* Telefonica ups GVT offer by 5.2 pct to 50.50 reais/share
* GVT shares gained 1.4 pct to 51.70 reais, above offer
* Vivendi, rival in pursuit of GVT, remains silent (Adds advisers, takeover financing package, share prices)
By Guillermo Parra-Bernal
SAO PAULO, Nov 4 (Reuters) - Spanish telecommunications company Telefonica (TEF.MC) raised its offer for Brazilian rival GVT GVTT3.SA on Wednesday by 5.2 percent, seeking to trump a potential counteroffer by French media group Vivendi (VIV.PA) and seal a deal by the end of the month.
Management at Telefonica’s Telesp TLPP4.SA unit raised the offer in order to “ensure the success of its bid and to reinforce its intention” to buy GVT, according to a regulatory filing. Under the new terms, the bid was upped to 50.50 reais a share, valuing the deal at $3.9 billion, from 48 reais a share, or $3.7 billion, previously.
The move sent GVT shares as much as 1.4 percent higher to 51.70 reais — above the improved Telefonica offer. They later backtracked slightly and were trading 1.2 percent ahead at 51.60 reais.
The decision to raise the bid was based on GVT’s “encouraging” third-quarter results, the filing said. GVT, which is based in the southern Brazilian city of Curitiba, reported net income of 57.2 million reais ($33 million) for the quarter, compared with a loss of 14.8 million reais a year earlier.
Faced with eroding margins and saddled with fines for poor service in Sao Paulo state, Telefonica needs GVT to revive bottom-line growth. The decision to boost the offer highlights the company’s willingness to grab GVT and trump any additional offer by Vivendi or any other suitor, analysts said. [ID:nN30326429]
“Telefonica is sending a message to any bidder, that much more money will be needed to trump them,” said Valder Nogueira, a telecommunications and technology analyst with Itau Securities in Sao Paulo.
Telefonica closed 0.06 percent higher in Madrid at 18.82 euros.

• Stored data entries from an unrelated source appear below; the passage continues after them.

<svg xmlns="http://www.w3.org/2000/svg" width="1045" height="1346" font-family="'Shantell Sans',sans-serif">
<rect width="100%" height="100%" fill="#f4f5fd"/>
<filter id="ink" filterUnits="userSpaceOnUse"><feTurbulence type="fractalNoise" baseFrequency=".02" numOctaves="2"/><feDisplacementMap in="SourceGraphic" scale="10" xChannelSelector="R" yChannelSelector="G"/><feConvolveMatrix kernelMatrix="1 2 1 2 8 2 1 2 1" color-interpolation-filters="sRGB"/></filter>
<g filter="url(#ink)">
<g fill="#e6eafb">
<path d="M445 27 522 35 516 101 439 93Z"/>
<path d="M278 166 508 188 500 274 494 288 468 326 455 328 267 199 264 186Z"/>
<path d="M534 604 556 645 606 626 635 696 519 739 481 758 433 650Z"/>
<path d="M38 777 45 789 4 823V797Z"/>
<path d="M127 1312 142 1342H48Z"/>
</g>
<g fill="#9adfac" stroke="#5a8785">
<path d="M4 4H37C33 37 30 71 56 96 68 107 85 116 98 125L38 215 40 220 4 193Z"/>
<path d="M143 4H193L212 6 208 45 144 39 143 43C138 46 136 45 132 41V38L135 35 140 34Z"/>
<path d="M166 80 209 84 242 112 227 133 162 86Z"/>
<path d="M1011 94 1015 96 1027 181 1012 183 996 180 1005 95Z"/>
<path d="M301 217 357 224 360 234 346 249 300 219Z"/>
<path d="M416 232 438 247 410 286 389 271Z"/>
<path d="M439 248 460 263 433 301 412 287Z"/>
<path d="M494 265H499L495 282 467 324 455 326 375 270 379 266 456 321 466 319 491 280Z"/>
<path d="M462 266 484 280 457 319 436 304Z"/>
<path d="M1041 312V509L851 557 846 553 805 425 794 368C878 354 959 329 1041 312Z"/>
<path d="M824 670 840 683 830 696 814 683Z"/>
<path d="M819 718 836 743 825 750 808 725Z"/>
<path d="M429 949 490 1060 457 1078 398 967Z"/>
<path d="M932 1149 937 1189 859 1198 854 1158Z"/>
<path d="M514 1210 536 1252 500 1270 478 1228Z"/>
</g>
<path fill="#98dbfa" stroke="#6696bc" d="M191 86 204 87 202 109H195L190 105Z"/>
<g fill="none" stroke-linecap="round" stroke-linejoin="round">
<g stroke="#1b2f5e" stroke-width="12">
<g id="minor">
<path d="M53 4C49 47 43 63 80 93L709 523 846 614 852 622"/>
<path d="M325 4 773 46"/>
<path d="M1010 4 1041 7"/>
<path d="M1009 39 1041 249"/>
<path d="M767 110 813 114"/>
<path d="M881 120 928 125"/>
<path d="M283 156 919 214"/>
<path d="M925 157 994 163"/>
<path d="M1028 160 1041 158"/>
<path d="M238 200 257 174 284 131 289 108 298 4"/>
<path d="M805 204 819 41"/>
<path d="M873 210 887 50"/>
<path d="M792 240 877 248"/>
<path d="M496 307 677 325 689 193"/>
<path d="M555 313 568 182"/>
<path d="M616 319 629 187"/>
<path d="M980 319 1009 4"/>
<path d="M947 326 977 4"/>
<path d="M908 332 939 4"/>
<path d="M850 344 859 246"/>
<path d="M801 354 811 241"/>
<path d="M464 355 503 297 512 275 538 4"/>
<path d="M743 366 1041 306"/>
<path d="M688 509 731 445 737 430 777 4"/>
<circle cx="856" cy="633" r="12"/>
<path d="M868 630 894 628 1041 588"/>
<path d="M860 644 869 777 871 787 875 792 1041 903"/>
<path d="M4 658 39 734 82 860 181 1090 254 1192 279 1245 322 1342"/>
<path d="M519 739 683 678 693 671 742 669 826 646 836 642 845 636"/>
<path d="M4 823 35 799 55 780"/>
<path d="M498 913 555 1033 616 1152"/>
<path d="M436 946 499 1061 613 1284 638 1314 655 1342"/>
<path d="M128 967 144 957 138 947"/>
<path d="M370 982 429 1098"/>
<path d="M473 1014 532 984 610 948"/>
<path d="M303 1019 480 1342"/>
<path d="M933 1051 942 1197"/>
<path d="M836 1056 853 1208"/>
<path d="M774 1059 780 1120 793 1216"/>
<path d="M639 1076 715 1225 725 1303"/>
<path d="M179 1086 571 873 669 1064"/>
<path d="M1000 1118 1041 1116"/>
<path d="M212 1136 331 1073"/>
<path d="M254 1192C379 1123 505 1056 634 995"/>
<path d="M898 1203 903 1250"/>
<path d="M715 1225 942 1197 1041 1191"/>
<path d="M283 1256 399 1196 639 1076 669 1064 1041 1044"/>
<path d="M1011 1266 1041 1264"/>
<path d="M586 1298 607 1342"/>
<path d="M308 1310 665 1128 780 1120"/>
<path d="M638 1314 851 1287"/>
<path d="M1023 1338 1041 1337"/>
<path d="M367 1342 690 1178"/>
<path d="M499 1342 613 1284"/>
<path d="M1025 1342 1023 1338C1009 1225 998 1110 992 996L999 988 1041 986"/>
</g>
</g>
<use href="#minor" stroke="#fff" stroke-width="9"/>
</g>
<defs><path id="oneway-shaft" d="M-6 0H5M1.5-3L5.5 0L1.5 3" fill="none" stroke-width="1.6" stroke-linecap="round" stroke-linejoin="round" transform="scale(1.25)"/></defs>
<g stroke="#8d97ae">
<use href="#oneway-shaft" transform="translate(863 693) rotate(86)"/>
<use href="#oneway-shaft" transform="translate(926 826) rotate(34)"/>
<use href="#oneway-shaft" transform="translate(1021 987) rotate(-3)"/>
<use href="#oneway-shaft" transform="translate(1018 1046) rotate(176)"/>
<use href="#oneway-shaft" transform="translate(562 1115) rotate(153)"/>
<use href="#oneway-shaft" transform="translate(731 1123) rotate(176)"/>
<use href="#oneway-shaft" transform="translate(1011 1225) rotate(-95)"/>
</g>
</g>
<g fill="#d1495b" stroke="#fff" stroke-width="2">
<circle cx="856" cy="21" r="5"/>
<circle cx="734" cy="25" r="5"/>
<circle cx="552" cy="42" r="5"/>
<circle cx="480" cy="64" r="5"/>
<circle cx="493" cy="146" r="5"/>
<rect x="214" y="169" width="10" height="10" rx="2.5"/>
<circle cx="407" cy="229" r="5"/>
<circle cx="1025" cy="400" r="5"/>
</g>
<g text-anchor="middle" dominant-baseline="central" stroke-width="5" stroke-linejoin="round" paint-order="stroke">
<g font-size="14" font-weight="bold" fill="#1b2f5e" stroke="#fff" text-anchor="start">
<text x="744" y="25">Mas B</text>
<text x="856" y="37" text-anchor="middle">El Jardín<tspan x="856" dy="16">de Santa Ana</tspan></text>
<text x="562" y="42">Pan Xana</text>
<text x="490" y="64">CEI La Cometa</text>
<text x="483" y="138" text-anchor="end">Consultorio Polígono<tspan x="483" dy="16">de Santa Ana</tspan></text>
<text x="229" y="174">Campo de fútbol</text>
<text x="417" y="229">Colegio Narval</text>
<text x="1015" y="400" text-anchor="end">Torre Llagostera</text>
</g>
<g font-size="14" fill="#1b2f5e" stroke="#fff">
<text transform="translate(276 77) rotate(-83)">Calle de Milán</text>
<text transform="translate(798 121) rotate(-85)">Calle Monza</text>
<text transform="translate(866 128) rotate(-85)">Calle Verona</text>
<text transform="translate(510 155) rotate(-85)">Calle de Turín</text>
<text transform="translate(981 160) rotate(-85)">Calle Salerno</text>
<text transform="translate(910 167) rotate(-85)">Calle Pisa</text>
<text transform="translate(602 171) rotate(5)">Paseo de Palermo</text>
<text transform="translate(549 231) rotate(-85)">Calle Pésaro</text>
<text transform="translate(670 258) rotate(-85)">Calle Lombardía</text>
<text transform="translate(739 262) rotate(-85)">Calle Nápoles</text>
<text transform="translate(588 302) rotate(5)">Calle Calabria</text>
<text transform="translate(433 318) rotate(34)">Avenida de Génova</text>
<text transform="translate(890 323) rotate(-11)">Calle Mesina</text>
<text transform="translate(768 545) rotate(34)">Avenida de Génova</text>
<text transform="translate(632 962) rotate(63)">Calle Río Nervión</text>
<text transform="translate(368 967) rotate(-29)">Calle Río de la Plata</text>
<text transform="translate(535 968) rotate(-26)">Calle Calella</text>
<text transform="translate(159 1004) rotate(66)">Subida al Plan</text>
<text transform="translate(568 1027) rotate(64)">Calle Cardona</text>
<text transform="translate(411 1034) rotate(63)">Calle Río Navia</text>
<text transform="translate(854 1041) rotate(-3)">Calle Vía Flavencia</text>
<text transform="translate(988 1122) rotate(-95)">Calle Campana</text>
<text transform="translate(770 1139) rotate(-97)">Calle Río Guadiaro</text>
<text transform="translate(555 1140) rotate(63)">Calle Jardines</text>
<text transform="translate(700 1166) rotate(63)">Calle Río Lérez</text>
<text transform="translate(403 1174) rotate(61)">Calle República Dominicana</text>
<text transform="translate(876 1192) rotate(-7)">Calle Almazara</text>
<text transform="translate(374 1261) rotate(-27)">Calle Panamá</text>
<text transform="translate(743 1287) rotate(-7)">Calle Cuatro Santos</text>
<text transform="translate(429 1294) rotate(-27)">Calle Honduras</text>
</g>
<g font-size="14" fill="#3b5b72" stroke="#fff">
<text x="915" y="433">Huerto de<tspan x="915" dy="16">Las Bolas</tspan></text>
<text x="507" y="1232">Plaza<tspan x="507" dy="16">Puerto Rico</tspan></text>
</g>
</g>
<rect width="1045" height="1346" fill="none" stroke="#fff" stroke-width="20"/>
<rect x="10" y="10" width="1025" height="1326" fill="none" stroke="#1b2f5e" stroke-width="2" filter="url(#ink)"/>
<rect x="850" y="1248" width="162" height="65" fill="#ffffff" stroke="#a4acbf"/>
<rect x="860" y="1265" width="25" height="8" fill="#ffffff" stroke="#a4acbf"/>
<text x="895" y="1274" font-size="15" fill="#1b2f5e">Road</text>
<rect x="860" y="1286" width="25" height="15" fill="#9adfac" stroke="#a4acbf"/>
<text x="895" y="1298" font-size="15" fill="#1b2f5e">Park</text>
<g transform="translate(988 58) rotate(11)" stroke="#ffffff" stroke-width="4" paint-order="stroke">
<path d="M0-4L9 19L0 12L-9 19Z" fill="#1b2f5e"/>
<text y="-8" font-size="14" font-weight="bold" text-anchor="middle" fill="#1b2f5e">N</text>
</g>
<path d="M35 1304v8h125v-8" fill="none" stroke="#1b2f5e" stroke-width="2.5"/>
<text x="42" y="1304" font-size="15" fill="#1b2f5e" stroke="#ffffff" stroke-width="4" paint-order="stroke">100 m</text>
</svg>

Telesp was up 0.3 percent at 43.26 reais in afternoon trading in Sao Paulo.
Vivendi surged 2.2 percent to 18.99 euros.
On Tuesday, GVT shareholders unanimously agreed to remove a poison pill clause that was an obstacle to a merger by making takeover bids too costly. The waiver of the defense clause was set as a precondition by Telefonica and Vivendi to proceed with any takeover attempt.
Paris-based Vivendi, whose $3 billion friendly approach hasn’t been formalized yet by the board, declined to comment.
Vivendi is still monitoring the GVT situation despite an apparent set-back to its bid, a source close to the matter told Reuters on Wednesday.
“We do not expect Vivendi to come back with a new offer, even if the possibility is not totally excluded,” said Arnaud-Cyprien Nana Mvogo at French brokerage Aurel BGC.
It is still unclear how GVT’s controlling shareholders, the Swarth Group and Global Village Telecom, will treat an agreement they signed with Vivendi on Sept. 9 to sell Vivendi at least 20 percent of the outstanding shares.
“Is there any break-up fee, is there anything that could shed some light on their accord? We don’t know,” said Nogueira, the analyst in Sao Paulo.
At the time, Vivendi said it would seek to obtain control of at least 51 percent of GVT shares.
Most analysts doubt that Vivendi will seek to trump Telefonica’s offer. [ID:nL8138483]
“Telefonica’s improved offer is also good news for Vivendi because it will allow the French conglomerate not to pursue the deal and to eventually request break-up fees,” Aurel’s Nana Mvogo said.
To muscle out Telefonica, Vivendi would have to offer a minimum 53.02 reais a share. But the French giant has a long-standing policy of only buying assets that won’t risk its investment-grade debt ratings and its policy of paying high dividends.
Telefonica has said it expects regulatory approval from the Brazilian telecommunications industry watchdog Anatel before an offer, initially set for Nov. 19.
International Financing Review, a Thomson Reuters publication, reported on Wednesday that Telefonica’s chief executive in Brazil, Antonio Carlos Valente, is urging Brazilian President Luiz Inacio Lula da Silva to lean on state-controlled bank Banco do Brasil to arrange financing for the GVT acquisition.
IFR said the financing package could reach 6 billion reais, without specifying how it obtained the information.